── Extracted data

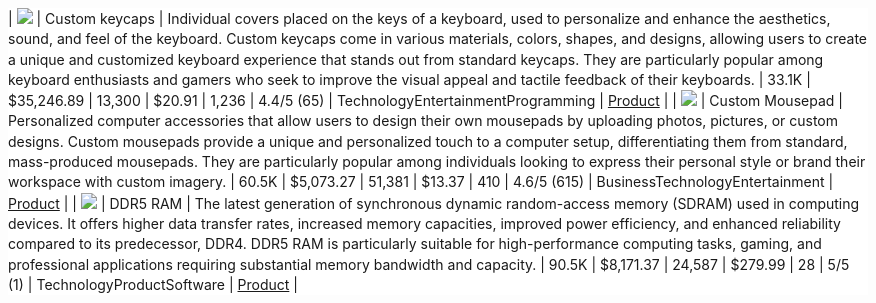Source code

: | ![](https://explodingtopics.sfo2.cdn.digitaloceanspaces.com/1680266638087.png)                      | Custom keycaps                                                                                                                                                                                                                                                                                                                                                                                                                                                                                             | Individual covers placed on the keys of a keyboard, used to personalize and enhance the aesthetics, sound, and feel of the keyboard. Custom keycaps come in various materials, colors, shapes, and designs, allowing users to create a unique and customized keyboard experience that stands out from standard keycaps. They are particularly popular among keyboard enthusiasts and gamers who seek to improve the visual appeal and tactile feedback of their keyboards.                                                                                                                                                                                 | 33.1K                | $35,246.89             | 13,300                 | $20.91                 | 1,236                  | 4.4/5 (65)                                 | TechnologyEntertainmentProgramming                      | [Product](https://explodingtopics.com/product/custom-keycaps)                   |
| ![](https://explodingtopics.sfo2.cdn.digitaloceanspaces.com/1679746232954.png)                      | Custom Mousepad                                                                                                                                                                                                                                                                                                                                                                                                                                                                                            | Personalized computer accessories that allow users to design their own mousepads by uploading photos, pictures, or custom designs. Custom mousepads provide a unique and personalized touch to a computer setup, differentiating them from standard, mass-produced mousepads. They are particularly popular among individuals looking to express their personal style or brand their workspace with custom imagery.                                                                                                                                                                                                                                        | 60.5K                | $5,073.27              | 51,381                 | $13.37                 | 410                    | 4.6/5 (615)                                | BusinessTechnologyEntertainment                         | [Product](https://explodingtopics.com/product/custom-mousepad)                  |
| ![](https://explodingtopics.sfo2.cdn.digitaloceanspaces.com/1721467642360.png)                      | DDR5 RAM                                                                                                                                                                                                                                                                                                                                                                                                                                                                                                   | The latest generation of synchronous dynamic random-access memory (SDRAM) used in computing devices. It offers higher data transfer rates, increased memory capacities, improved power efficiency, and enhanced reliability compared to its predecessor, DDR4. DDR5 RAM is particularly suitable for high-performance computing tasks, gaming, and professional applications requiring substantial memory bandwidth and capacity.                                                                                                                                                                                                                          | 90.5K                | $8,171.37              | 24,587                 | $279.99                | 28                     | 5/5 (1)                                    | TechnologyProductSoftware                               | [Product](https://explodingtopics.com/product/ddr5-ram)                         |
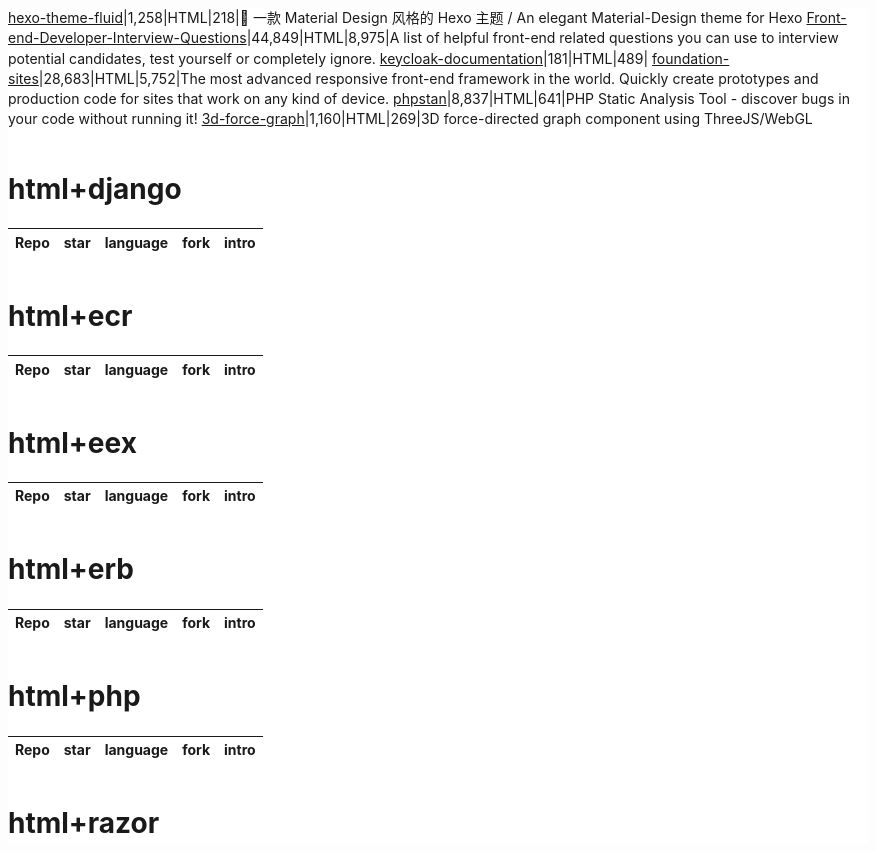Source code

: [hexo-theme-fluid](https://github.com/fluid-dev/hexo-theme-fluid)|1,258|HTML|218|🌊 一款 Material Design 风格的 Hexo 主题 / An elegant Material-Design theme for Hexo
[Front-end-Developer-Interview-Questions](https://github.com/h5bp/Front-end-Developer-Interview-Questions)|44,849|HTML|8,975|A list of helpful front-end related questions you can use to interview potential candidates, test yourself or completely ignore.
[keycloak-documentation](https://github.com/keycloak/keycloak-documentation)|181|HTML|489|
[foundation-sites](https://github.com/foundation/foundation-sites)|28,683|HTML|5,752|The most advanced responsive front-end framework in the world. Quickly create prototypes and production code for sites that work on any kind of device.
[phpstan](https://github.com/phpstan/phpstan)|8,837|HTML|641|PHP Static Analysis Tool - discover bugs in your code without running it!
[3d-force-graph](https://github.com/vasturiano/3d-force-graph)|1,160|HTML|269|3D force-directed graph component using ThreeJS/WebGL


# html+django

Repo|star|language|fork|intro
-|-|-|-|-



# html+ecr

Repo|star|language|fork|intro
-|-|-|-|-



# html+eex

Repo|star|language|fork|intro
-|-|-|-|-



# html+erb

Repo|star|language|fork|intro
-|-|-|-|-



# html+php

Repo|star|language|fork|intro
-|-|-|-|-



# html+razor
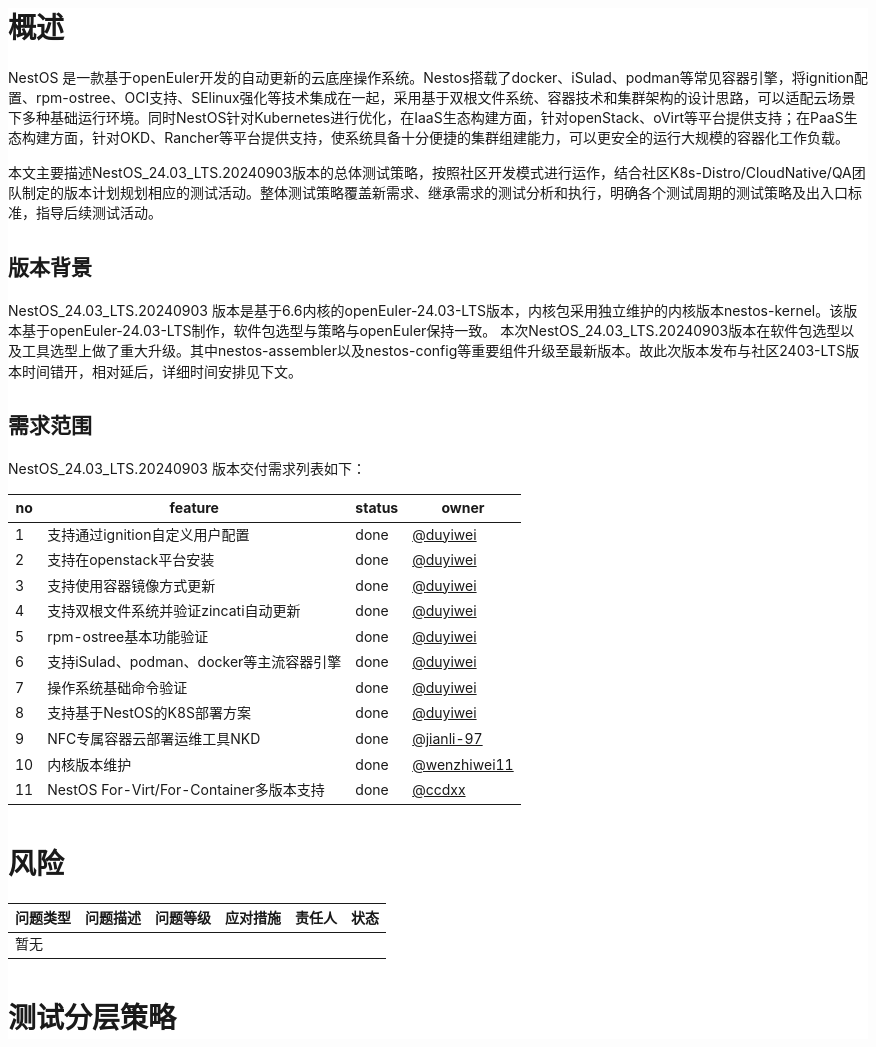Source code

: # 概述

NestOS 是一款基于openEuler开发的自动更新的云底座操作系统。Nestos搭载了docker、iSulad、podman等常见容器引擎，将ignition配置、rpm-ostree、OCI支持、SElinux强化等技术集成在一起，采用基于双根文件系统、容器技术和集群架构的设计思路，可以适配云场景下多种基础运行环境。同时NestOS针对Kubernetes进行优化，在IaaS生态构建方面，针对openStack、oVirt等平台提供支持；在PaaS生态构建方面，针对OKD、Rancher等平台提供支持，使系统具备十分便捷的集群组建能力，可以更安全的运行大规模的容器化工作负载。

本文主要描述NestOS_24.03_LTS.20240903版本的总体测试策略，按照社区开发模式进行运作，结合社区K8s-Distro/CloudNative/QA团队制定的版本计划规划相应的测试活动。整体测试策略覆盖新需求、继承需求的测试分析和执行，明确各个测试周期的测试策略及出入口标准，指导后续测试活动。

## 版本背景

NestOS_24.03_LTS.20240903 版本是基于6.6内核的openEuler-24.03-LTS版本，内核包采用独立维护的内核版本nestos-kernel。该版本基于openEuler-24.03-LTS制作，软件包选型与策略与openEuler保持一致。
本次NestOS_24.03_LTS.20240903版本在软件包选型以及工具选型上做了重大升级。其中nestos-assembler以及nestos-config等重要组件升级至最新版本。故此次版本发布与社区2403-LTS版本时间错开，相对延后，详细时间安排见下文。

## 需求范围

NestOS_24.03_LTS.20240903 版本交付需求列表如下：

| **no** | **feature**                              | **status** | **owner**                                       |
| ------ | ---------------------------------------- | ---------- | ----------------------------------------------- |
| 1      | 支持通过ignition自定义用户配置           | done       | [@duyiwei](https://gitee.com/duyiwei7w)         |
| 2      | 支持在openstack平台安装                  | done       | [@duyiwei](https://gitee.com/duyiwei7w)         |
| 3      | 支持使用容器镜像方式更新                 | done       | [@duyiwei](https://gitee.com/duyiwei7w)         |
| 4      | 支持双根文件系统并验证zincati自动更新    | done       | [@duyiwei](https://gitee.com/duyiwei7w)         |
| 5      | rpm-ostree基本功能验证                   | done       | [@duyiwei](https://gitee.com/duyiwei7w)         |
| 6      | 支持iSulad、podman、docker等主流容器引擎 | done       | [@duyiwei](https://gitee.com/duyiwei7w)         |
| 7      | 操作系统基础命令验证                     | done       | [@duyiwei](https://gitee.com/duyiwei7w)         |
| 8      | 支持基于NestOS的K8S部署方案              | done       | [@duyiwei](https://gitee.com/duyiwei7w)         |
| 9      | NFC专属容器云部署运维工具NKD             | done       | [@jianli-97](https://gitee.com/jianli-97)       |
| 10     | 内核版本维护                             | done       | [@wenzhiwei11](https://gitee.com/wenzhiwei11)   |
| 11     | NestOS For-Virt/For-Container多版本支持  | done       | [@ccdxx](https://gitee.com/ccdxx)   |

# 风险

| 问题类型 | 问题描述 | 问题等级 | 应对措施 | 责任人 | 状态 |
| -------- | -------- | -------- | -------- | ------ | ---- |
| 暂无     |          |          |          |        |      |

# 测试分层策略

────

Task goal: Please copy out everything from the line that contains "本文主要描述NestOS_2" down to the line that contains "NestOS_24.03_LTS.20240903 版本交付需求列表如下：", with both of those lines included.

Solution below:
本文主要描述NestOS_24.03_LTS.20240903版本的总体测试策略，按照社区开发模式进行运作，结合社区K8s-Distro/CloudNative/QA团队制定的版本计划规划相应的测试活动。整体测试策略覆盖新需求、继承需求的测试分析和执行，明确各个测试周期的测试策略及出入口标准，指导后续测试活动。

## 版本背景

NestOS_24.03_LTS.20240903 版本是基于6.6内核的openEuler-24.03-LTS版本，内核包采用独立维护的内核版本nestos-kernel。该版本基于openEuler-24.03-LTS制作，软件包选型与策略与openEuler保持一致。
本次NestOS_24.03_LTS.20240903版本在软件包选型以及工具选型上做了重大升级。其中nestos-assembler以及nestos-config等重要组件升级至最新版本。故此次版本发布与社区2403-LTS版本时间错开，相对延后，详细时间安排见下文。

## 需求范围

NestOS_24.03_LTS.20240903 版本交付需求列表如下：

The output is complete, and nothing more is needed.